START MATERIAL SHOWN

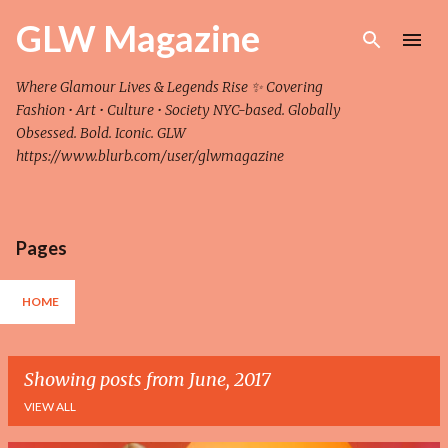
Skip to main content
GLW Magazine
Where Glamour Lives & Legends Rise ✨ Covering
Fashion • Art • Culture • Society NYC-based. Globally
Obsessed. Bold. Iconic. GLW
https://www.blurb.com/user/glwmagazine
Pages
HOME
Showing posts from June, 2017
VIEW ALL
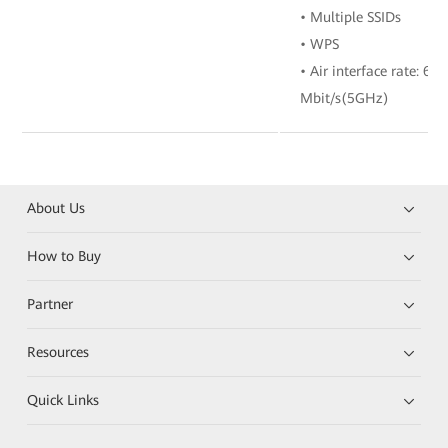
• Multiple SSIDs
• WPS
• Air interface rate: 6
Mbit/s(5GHz)
About Us
How to Buy
Partner
Resources
Quick Links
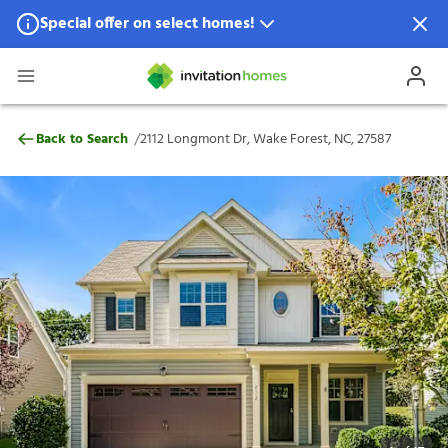
Special offer on select homes!
Special offer available in select locations.
See homes for details.
2112 Longmont Dr, Wake Forest, NC, 2758
/
Back to Search
2112 Longmont Dr, Wake Forest, NC, 27587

END MATERIAL SHOWN

# YOUR INSTRUCTIONS
Repeat every record above exactly, but drop the pictures.

# EXPECTED ANSWER
Skip to main content
GLW Magazine
Where Glamour Lives & Legends Rise ✨ Covering
Fashion • Art • Culture • Society NYC-based. Globally
Obsessed. Bold. Iconic. GLW
https://www.blurb.com/user/glwmagazine
Pages
HOME
Showing posts from June, 2017
VIEW ALL
• Multiple SSIDs
• WPS
• Air interface rate: 6
Mbit/s(5GHz)
About Us
How to Buy
Partner
Resources
Quick Links
Special offer on select homes!
Special offer available in select locations.
See homes for details.
2112 Longmont Dr, Wake Forest, NC, 2758
/
Back to Search
2112 Longmont Dr, Wake Forest, NC, 27587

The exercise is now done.